Enter Whiskey. She was a pit bull/boxer mix, scarred from the dog fighting streets where guns and hate were rampant. Her name was Kissy, but that wasn’t working for me. So I renamed her Whiskey. Magic and Whiskey fell in love and our home was complete. At least I thought so.

The neighbor below did not agree. He worked nights and had a loft bed. The pitter-patter of their feet and playing irked him. And, it turned out, my landlord did not allow dogs. Paying $1,600 for a studio apartment on the Upper West Side with duct tape holding the plumbing together suddenly lost its appeal. I didn’t realize it but my “babies” and I had grown out of our home—and essentially New York City.

Since the age of seventeen I had dreamed of heading out west. Land to hike, spacious homes and thoughts of friendly people filled my head. I was discontented with my job, my lack of social life and the constant noise of the city. I made plans to leave.

I took a trip to Arizona and fell in love. It was perfect. I was at peace. Deadheads, hippies and Allman Brothers music playing at the outdoor bar on a sunny day in Flagstaff made me complete. So Magic, Whiskey and I moved away.

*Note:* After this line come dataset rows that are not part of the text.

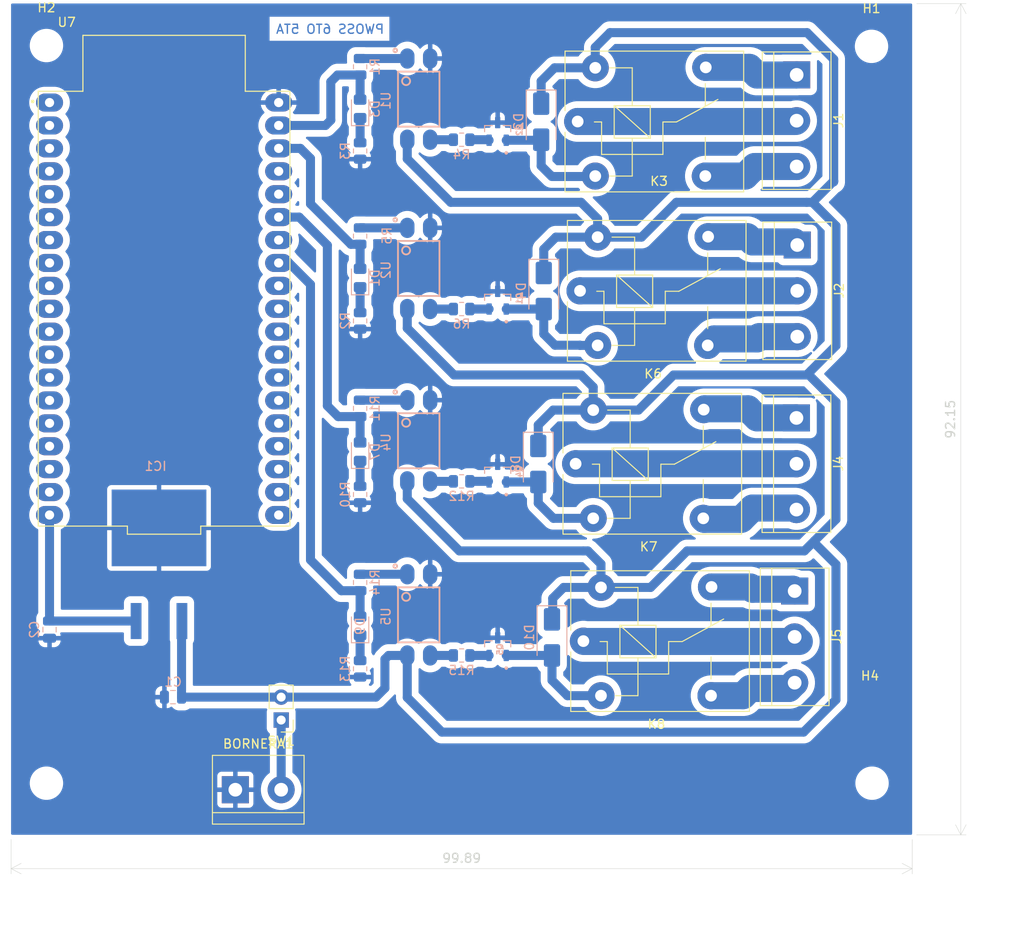
<source format=kicad_pcb>
(kicad_pcb
	(version 20241229)
	(generator "pcbnew")
	(generator_version "9.0")
	(general
		(thickness 1.6)
		(legacy_teardrops no)
	)
	(paper "A4")
	(layers
		(0 "F.Cu" signal)
		(2 "B.Cu" signal)
		(9 "F.Adhes" user "F.Adhesive")
		(11 "B.Adhes" user "B.Adhesive")
		(13 "F.Paste" user)
		(15 "B.Paste" user)
		(5 "F.SilkS" user "F.Silkscreen")
		(7 "B.SilkS" user "B.Silkscreen")
		(1 "F.Mask" user)
		(3 "B.Mask" user)
		(17 "Dwgs.User" user "User.Drawings")
		(19 "Cmts.User" user "User.Comments")
		(21 "Eco1.User" user "User.Eco1")
		(23 "Eco2.User" user "User.Eco2")
		(25 "Edge.Cuts" user)
		(27 "Margin" user)
		(31 "F.CrtYd" user "F.Courtyard")
		(29 "B.CrtYd" user "B.Courtyard")
		(35 "F.Fab" user)
		(33 "B.Fab" user)
		(39 "User.1" user)
		(41 "User.2" user)
		(43 "User.3" user)
		(45 "User.4" user)
		(47 "User.5" user)
		(49 "User.6" user)
		(51 "User.7" user)
		(53 "User.8" user)
		(55 "User.9" user)
	)
	(setup
		(pad_to_mask_clearance 0)
		(allow_soldermask_bridges_in_footprints no)
		(tenting front back)
		(pcbplotparams
			(layerselection 0x00000000_00000000_55555555_5755f5ff)
			(plot_on_all_layers_selection 0x00000000_00000000_00000000_00000000)
			(disableapertmacros no)
			(usegerberextensions no)
			(usegerberattributes yes)
			(usegerberadvancedattributes yes)
			(creategerberjobfile yes)
			(dashed_line_dash_ratio 12.000000)
			(dashed_line_gap_ratio 3.000000)
			(svgprecision 4)
			(plotframeref no)
			(mode 1)
			(useauxorigin no)
			(hpglpennumber 1)
			(hpglpenspeed 20)
			(hpglpendiameter 15.000000)
			(pdf_front_fp_property_popups yes)
			(pdf_back_fp_property_popups yes)
			(pdf_metadata yes)
			(pdf_single_document no)
			(dxfpolygonmode yes)
			(dxfimperialunits yes)
			(dxfusepcbnewfont yes)
			(psnegative no)
			(psa4output no)
			(plot_black_and_white yes)
			(sketchpadsonfab no)
			(plotpadnumbers no)
			(hidednponfab no)
			(sketchdnponfab yes)
			(crossoutdnponfab yes)
			(subtractmaskfromsilk no)
			(outputformat 1)
			(mirror no)
			(drillshape 1)
			(scaleselection 1)
			(outputdirectory "")
		)
	)
	(net 0 "")
	(net 1 "Net-(BORNERA1-Pin_2)")
	(net 2 "GND")
	(net 3 "VCC")
	(net 4 "+5V")
	(net 5 "ESP32 IO22")
	(net 6 "Net-(D1-K)")
	(net 7 "Net-(D2-A)")
	(net 8 "Net-(D3-K)")
	(net 9 "ESP32 IO23")
	(net 10 "Net-(D4-A)")
	(net 11 "Net-(D7-K)")
	(net 12 " ESP32 IO21")
	(net 13 "Net-(D8-A)")
	(net 14 "Net-(D9-K)")
	(net 15 "ESP32 IO19")
	(net 16 "Net-(D10-A)")
	(net 17 "PIN12")
	(net 18 "PIN11")
	(net 19 "PIN1")
	(net 20 "PIN3")
	(net 21 "PIN2")
	(net 22 "Net-(Q1-B)")
	(net 23 "Net-(Q2-B)")
	(net 24 "Net-(Q4-B)")
	(net 25 "Net-(Q5-B)")
	(net 26 "Net-(U1-A)")
	(net 27 "Net-(U1-ET)")
	(net 28 "Net-(U2-A)")
	(net 29 "Net-(U2-ET)")
	(net 30 "Net-(U4-A)")
	(net 31 "Net-(U4-ET)")
	(net 32 "Net-(U5-A)")
	(net 33 "Net-(U5-ET)")
	(net 34 "unconnected-(U7-TXD0-Pad35)")
	(net 35 "unconnected-(U7-3V3-Pad1)")
	(net 36 "unconnected-(U7-IO18-Pad30)")
	(net 37 "unconnected-(U7-IO25-Pad9)")
	(net 38 "unconnected-(U7-SD0-Pad21)")
	(net 39 "unconnected-(U7-CMD-Pad18)")
	(net 40 "unconnected-(U7-IO13-Pad15)")
	(net 41 "unconnected-(U7-IO26-Pad10)")
	(net 42 "unconnected-(U7-IO27-Pad11)")
	(net 43 "unconnected-(U7-CLK-Pad20)")
	(net 44 "unconnected-(U7-IO2-Pad24)")
	(net 45 "unconnected-(U7-IO14-Pad12)")
	(net 46 "unconnected-(U7-IO16-Pad27)")
	(net 47 "unconnected-(U7-IO32-Pad7)")
	(net 48 "unconnected-(U7-IO0-Pad25)")
	(net 49 "unconnected-(U7-EN-Pad2)")
	(net 50 "unconnected-(U7-IO34-Pad5)")
	(net 51 "unconnected-(U7-SD1-Pad22)")
	(net 52 "unconnected-(U7-SENSOR_VN-Pad4)")
	(net 53 "unconnected-(U7-IO17-Pad28)")
	(net 54 "unconnected-(U7-SD2-Pad16)")
	(net 55 "unconnected-(U7-SD3-Pad17)")
	(net 56 "unconnected-(U7-IO35-Pad6)")
	(net 57 "unconnected-(U7-IO15-Pad23)")
	(net 58 "unconnected-(U7-IO5-Pad29)")
	(net 59 "unconnected-(U7-IO4-Pad26)")
	(net 60 "unconnected-(U7-GND1-Pad14)")
	(net 61 "unconnected-(U7-SENSOR_VP-Pad3)")
	(net 62 "unconnected-(U7-IO12-Pad13)")
	(net 63 "unconnected-(U7-RXD0-Pad34)")
	(net 64 "unconnected-(U7-IO33-Pad8)")
	(net 65 "PIN4")
	(net 66 "PIN5")
	(net 67 "PIN6")
	(net 68 "PIN9")
	(net 69 "PIN7")
	(net 70 "PIN8")
	(net 71 "PIN10")
	(net 72 "unconnected-(U7-GND2-Pad32)")
	(footprint "TerminalBlock:TerminalBlock_bornier-3_P5.08mm" (layer "F.Cu") (at 133.96 67.34 -90))
	(footprint "TerminalBlock:TerminalBlock_bornier-3_P5.08mm" (layer "F.Cu") (at 133.87 86.51 -90))
	(footprint "TerminalBlock:TerminalBlock_bornier-3_P5.08mm" (layer "F.Cu") (at 133.8925 48.48 -90))
	(footprint "Relay_THT:Relay_SPDT_SANYOU_SRD_Series_Form_C" (layer "F.Cu") (at 109.88 72.42))
	(footprint "MountingHole:MountingHole_3.2mm_M3" (layer "F.Cu") (at 142.19 45.32))
	(footprint "Relay_THT:Relay_SPDT_SANYOU_SRD_Series_Form_C" (layer "F.Cu") (at 109.39 91.59))
	(footprint "Relay_THT:Relay_SPDT_SANYOU_SRD_Series_Form_C" (layer "F.Cu") (at 109.6175 53.65))
	(footprint "TerminalBlock:TerminalBlock_bornier-2_P5.08mm" (layer "F.Cu") (at 71.67 127.725))
	(footprint "ESP32:MODULE_ESP32-DEVKITC" (layer "F.Cu") (at 63.7725 74.4))
	(footprint "MountingHole:MountingHole_3.2mm_M3" (layer "F.Cu") (at 50.73 45.23))
	(footprint "TerminalBlock:TerminalBlock_bornier-3_P5.08mm" (layer "F.Cu") (at 133.6725 105.7 -90))
	(footprint "MountingHole:MountingHole_3.2mm_M3" (layer "F.Cu") (at 142.25 127))
	(footprint "Connector_PinHeader_2.54mm:PinHeader_1x02_P2.54mm_Vertical" (layer "F.Cu") (at 76.75 120 180))
	(footprint "MountingHole:MountingHole_3.2mm_M3" (layer "F.Cu") (at 50.73 127))
	(footprint "Relay_THT:Relay_SPDT_SANYOU_SRD_Series_Form_C" (layer "F.Cu") (at 110.25 111.25))
	(footprint "Resistor_SMD:R_0805_2012Metric" (layer "B.Cu") (at 85.5 114.31875 -90))
	(footprint "Resistor_SMD:R_0805_2012Metric" (layer "B.Cu") (at 85.5 95 -90))
	(footprint "PC817:SOT254P1025X400-4N" (layer "B.Cu") (at 91.9975 51.17 -90))
	(footprint "PC817:SOT254P1025X400-4N" (layer "B.Cu") (at 91.9975 69.94 -90))
	(footprint "Diode_SMD:D_SMA" (layer "B.Cu") (at 106.77 110.84 -90))
	(footprint "LED_SMD:LED_0805_2012Metric_Pad1.15x1.40mm_HandSolder" (layer "B.Cu") (at 85.5 109.56875 90))
	(footprint "LED_SMD:LED_0805_2012Metric_Pad1.15x1.40mm_HandSolder" (layer "B.Cu") (at 85.5 52.25 90))
	(footprint "bc547:SOT95P230X110-3N" (layer "B.Cu") (at 100.75 73.46 90))
	(footprint "Resistor_SMD:R_0805_2012Metric" (layer "B.Cu") (at 96.75 55.67))
	(footprint "Diode_SMD:D_SMA" (layer "B.Cu") (at 105.86 72.44 -90))
	(footprint "Resistor_SMD:R_0805_2012Metric" (layer "B.Cu") (at 85.5 104.7525 90))
	(footprint "Resistor_SMD:R_0805_2012Metric" (layer "B.Cu") (at 96.75 93.54))
	(footprint "PC817:SOT254P1025X400-4N" (layer "B.Cu") (at 91.9975 108.34 -90))
	(footprint "bc547:SOT95P230X110-3N" (layer "B.Cu") (at 100.75 111.86 90))
	(footprint "Capacitor_SMD:C_0805_2012Metric" (layer "B.Cu") (at 64.7575 117.46 180))
	(footprint "Resistor_SMD:R_0805_2012Metric" (layer "B.Cu") (at 85.5 85.4525 90))
	(footprint "bc547:SOT95P230X110-3N" (layer "B.Cu") (at 100.75 92.63 90))
	(footprint "bc547:SOT95P230X110-3N" (layer "B.Cu") (at 100.75 54.75 90))
	(footprint "LED_SMD:LED_0805_2012Metric_Pad1.15x1.40mm_HandSolder" (layer "B.Cu") (at 85.5 90.25 90))
	(footprint "Resistor_SMD:R_0805_2012Metric"
		(layer "B.Cu")
		(uuid "b01e6d8e-9b1f-4f5b-a730-1ddb5c7e815d")
		
... [297590 chars truncated]
</source>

My friend helped me drive across the country, and I found a place near a cousin of mine. It was a three-bedroom house for a few hundred dollars a month in Bullhead City, Arizona. The sunsets blew me away. I couldn’t understand why everyone wasn’t stopping on the side of the road as the sun went down, releasing an array of colors that painted the sky pink, orange, blue, purple, yellow and red.

I began working at a domestic violence shelter. I wanted to help others. It lasted for a while, but it wasn’t enough. I started to travel more, taking odd jobs around the country. Magic and Whiskey came with me everywhere. A friend from Arizona was heading back to Kansas. The Midwest sounded interesting.

A small town in western Kansas became my home. Small towns always need volunteers. And someone who had no obligations besides work was an easy target. I helped at everything—the county fair, the alumni lunch, a local church…. It was social, community-oriented work. And I loved it! It was gratifying. I came home tired yet satisfied. I helped people enjoy themselves. Funny enough, I enjoyed it more than if I had been a guest.

A couple of years later I volunteered for Relay for Life in my area and met my husband. A few more years after that I volunteered at a substance abuse treatment center where I met a woman who later became pregnant and wanted me to adopt her child (a story for another time).

Volunteering has brought me dogs, a wonderful husband and an amazing daughter. And it all started with a little Magic!